I've never seen a math journal that requires academic credentials or affiliation to submit a paper, and I've published several math papers without an academic affiliation. You can put your employer as your affiliation or even "Independent Researcher". The hard part is writing the papers themselves. Getting a paper in a decent math journal as an outsider is rare, not because the journals ban or are biased against outsiders, but just because it's rare for an outsider to write a decent math paper.

gus_massa 2 days ago | parent | prev | next [-]

The sibling comments are good. Some additional info:

It's hard, there are a lot of i to dot and t to cross (and remember the j and f too).

The paper must have the correct length, a relevant introduction, conclusions and a lot of other form stuff, detailed but not too much detailed, the correct references, ...

And you must solve an interesting problem. The famous problems are too hard, a lot of people already tied to solve them. And "interesting" means what the community consider to be interesting, that sometimes it's what is interesting for the application and sometimes is something completely different.

And must be correct, in my university we got a few independent people (5?) claiming to have solved the Goldbach conjeture a few years ago. Unsurprisingly all had big mistakes.

My suggestion is to partner with someone already publishing math papers. Do you have a friend that is mathematician? Do you have a friend that has a friend that is mathematician? If your friends work in an uninteresting topic, you can ask for help to contact someone else that is working in something you like.

Be aware that there are abusive people, but most horror cases I heard are about experimental physics where a few extra hands are more helpful, mathematician usually don't lock people in the basement until they finish the experiments.

Once you understated how to publish, which journals are good, which journals are run by idiots, you can try to publish independently.

Ivan92 3 days ago | parent | prev [-]

I don't know what your current industry is, but Google publishes their research and collaborates with academic institutions is one that immediately comes to mind. The government (NASA, NSA for one), tech companies (IBM, Microsoft, etc.), medical companies, aerospace/defense (JPL), just to name a few. I am sure there are way more than I could think of and I am sure others will care to fill in as well.

Research is not exclusive to academia.

unixbeard1337 3 days ago | parent [-]

Yeah, but this is specifically about pure mathematics. Do Google and medical companies publish pure math research?

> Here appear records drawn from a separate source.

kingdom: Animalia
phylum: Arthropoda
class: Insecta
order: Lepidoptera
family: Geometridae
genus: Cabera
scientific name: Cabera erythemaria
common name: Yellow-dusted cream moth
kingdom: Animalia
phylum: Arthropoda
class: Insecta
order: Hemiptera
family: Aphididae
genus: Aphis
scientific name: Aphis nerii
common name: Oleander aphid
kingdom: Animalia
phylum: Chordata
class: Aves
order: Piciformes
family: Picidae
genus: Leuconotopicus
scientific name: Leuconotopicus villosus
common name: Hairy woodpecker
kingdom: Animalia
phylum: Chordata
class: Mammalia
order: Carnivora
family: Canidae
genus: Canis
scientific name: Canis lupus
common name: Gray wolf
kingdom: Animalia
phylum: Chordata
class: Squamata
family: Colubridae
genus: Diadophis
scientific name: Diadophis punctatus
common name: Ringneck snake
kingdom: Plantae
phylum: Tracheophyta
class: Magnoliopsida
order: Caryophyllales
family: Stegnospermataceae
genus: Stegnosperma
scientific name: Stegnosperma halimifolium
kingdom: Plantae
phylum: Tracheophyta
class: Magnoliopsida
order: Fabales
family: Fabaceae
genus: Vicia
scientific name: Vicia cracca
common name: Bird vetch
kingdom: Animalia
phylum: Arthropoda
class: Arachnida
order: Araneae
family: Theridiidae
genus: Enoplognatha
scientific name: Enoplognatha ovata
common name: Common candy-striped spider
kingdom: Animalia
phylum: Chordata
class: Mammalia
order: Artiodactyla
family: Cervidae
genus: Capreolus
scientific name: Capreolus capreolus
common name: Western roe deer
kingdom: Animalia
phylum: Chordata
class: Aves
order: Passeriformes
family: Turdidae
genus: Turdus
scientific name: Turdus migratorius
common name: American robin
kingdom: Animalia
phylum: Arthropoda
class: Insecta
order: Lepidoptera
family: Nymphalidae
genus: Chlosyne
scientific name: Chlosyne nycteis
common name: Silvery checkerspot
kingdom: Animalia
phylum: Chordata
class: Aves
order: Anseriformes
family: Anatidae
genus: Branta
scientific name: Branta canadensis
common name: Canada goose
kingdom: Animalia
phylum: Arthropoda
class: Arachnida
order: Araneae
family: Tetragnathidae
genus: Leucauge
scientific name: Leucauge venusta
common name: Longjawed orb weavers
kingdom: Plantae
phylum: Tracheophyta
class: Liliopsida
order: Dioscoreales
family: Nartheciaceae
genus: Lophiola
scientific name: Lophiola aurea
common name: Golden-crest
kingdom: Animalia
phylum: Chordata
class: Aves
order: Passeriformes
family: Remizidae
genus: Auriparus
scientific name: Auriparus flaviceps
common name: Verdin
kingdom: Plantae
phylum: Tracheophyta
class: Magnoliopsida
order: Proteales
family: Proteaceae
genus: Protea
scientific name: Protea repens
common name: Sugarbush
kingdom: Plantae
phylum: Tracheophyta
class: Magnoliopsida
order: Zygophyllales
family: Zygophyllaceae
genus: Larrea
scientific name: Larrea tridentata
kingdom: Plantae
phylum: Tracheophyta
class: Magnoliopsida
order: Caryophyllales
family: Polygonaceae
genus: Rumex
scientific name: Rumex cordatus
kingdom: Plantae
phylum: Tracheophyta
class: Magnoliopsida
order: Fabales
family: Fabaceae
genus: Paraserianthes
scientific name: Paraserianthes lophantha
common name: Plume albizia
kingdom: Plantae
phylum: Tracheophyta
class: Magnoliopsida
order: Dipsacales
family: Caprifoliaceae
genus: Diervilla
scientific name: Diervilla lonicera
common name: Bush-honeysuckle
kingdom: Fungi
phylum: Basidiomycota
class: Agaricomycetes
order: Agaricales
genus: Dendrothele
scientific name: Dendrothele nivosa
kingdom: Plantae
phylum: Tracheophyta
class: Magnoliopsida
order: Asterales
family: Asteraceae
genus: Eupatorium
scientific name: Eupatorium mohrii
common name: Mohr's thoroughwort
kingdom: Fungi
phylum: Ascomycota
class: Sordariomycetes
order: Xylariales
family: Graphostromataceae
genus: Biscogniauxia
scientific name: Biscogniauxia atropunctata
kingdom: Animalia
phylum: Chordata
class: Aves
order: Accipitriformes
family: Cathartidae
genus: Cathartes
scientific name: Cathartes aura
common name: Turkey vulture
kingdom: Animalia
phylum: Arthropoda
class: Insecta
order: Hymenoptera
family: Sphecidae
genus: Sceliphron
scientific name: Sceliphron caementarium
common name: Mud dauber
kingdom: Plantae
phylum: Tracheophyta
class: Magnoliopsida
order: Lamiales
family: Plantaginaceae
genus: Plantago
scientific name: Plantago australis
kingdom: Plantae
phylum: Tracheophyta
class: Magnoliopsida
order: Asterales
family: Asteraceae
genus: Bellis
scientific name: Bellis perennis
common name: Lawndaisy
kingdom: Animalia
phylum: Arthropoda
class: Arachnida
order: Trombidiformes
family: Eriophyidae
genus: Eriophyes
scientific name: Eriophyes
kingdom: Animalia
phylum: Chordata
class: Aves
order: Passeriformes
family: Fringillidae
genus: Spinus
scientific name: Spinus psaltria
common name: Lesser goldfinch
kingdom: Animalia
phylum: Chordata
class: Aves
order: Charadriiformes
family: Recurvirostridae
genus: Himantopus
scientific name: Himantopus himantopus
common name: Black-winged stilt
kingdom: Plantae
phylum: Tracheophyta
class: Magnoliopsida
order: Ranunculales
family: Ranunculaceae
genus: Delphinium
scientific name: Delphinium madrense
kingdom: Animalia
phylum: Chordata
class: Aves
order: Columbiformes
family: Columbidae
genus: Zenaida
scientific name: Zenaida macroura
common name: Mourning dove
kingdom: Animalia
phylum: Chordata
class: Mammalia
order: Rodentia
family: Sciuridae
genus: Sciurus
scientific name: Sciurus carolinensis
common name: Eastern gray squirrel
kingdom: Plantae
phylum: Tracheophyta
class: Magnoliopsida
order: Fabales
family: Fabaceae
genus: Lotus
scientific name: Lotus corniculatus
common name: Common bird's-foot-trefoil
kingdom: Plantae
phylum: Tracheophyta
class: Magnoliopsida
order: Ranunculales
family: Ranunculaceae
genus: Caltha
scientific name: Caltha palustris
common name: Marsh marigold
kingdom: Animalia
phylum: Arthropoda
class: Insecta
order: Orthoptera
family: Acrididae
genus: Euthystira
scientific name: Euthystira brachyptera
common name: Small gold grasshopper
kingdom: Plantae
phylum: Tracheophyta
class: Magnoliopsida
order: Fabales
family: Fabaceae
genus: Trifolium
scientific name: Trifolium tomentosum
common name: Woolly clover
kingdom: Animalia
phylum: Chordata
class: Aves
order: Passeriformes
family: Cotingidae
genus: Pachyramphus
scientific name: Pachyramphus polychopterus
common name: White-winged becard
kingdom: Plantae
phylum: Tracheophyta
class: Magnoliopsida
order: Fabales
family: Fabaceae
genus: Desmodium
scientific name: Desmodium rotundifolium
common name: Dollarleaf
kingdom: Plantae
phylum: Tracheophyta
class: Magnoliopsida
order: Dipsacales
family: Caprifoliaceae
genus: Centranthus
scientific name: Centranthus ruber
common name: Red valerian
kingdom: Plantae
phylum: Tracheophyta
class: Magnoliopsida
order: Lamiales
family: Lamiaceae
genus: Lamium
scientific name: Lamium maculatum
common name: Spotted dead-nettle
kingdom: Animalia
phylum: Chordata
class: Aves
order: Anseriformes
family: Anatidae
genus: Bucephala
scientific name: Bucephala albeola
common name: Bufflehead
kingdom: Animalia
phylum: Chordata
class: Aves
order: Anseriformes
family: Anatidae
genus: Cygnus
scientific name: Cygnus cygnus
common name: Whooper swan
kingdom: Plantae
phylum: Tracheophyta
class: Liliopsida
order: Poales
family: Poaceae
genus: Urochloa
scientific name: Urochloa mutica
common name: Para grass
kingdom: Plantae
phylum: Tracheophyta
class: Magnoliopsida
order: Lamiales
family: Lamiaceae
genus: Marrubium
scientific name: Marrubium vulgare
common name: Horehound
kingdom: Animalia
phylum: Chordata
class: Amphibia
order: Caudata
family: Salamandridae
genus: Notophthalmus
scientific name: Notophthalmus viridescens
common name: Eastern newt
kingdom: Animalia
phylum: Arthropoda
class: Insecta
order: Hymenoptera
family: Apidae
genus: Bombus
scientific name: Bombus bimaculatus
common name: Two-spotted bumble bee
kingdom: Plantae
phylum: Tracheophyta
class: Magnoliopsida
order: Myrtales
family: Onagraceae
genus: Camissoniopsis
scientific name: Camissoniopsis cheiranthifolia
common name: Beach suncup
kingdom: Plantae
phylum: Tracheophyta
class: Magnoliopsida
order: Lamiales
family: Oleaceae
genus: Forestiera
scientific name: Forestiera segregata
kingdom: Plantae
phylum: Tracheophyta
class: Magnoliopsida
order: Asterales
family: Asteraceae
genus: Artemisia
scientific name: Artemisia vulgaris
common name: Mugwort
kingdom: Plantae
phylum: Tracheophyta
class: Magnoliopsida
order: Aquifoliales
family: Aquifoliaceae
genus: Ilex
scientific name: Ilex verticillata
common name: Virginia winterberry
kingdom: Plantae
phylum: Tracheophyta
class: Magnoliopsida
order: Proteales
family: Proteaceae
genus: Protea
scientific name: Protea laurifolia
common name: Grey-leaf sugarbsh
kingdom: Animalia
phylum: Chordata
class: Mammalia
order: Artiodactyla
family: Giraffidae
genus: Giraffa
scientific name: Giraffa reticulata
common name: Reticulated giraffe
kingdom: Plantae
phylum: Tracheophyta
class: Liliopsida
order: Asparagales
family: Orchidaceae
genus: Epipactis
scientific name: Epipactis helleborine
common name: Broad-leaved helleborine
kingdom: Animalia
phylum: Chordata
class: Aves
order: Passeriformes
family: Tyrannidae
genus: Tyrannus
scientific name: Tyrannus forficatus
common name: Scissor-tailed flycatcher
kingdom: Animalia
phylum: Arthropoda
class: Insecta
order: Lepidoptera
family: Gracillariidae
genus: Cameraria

nativeit 3 days ago | parent [-]

Sure, this was the first result: https://www.nature.com/articles/s41586-021-04086-x

kbrkbr 3 days ago | parent | prev [-]

I could not agree more. I am on my second try to master mathematics (30 years after the first), and I can see, understand and appreciate mathematics mainly from the constructive standpoint.

Nothing wrong with classical mathematics, as also used in this roadmap. Having axioms and drawing logical conclusions or searching proof does just not click for me.

Give me 0: N and suc: N -> N and I see how to construct stuff. Induction makes sense right away as a case distinction on those two constructors.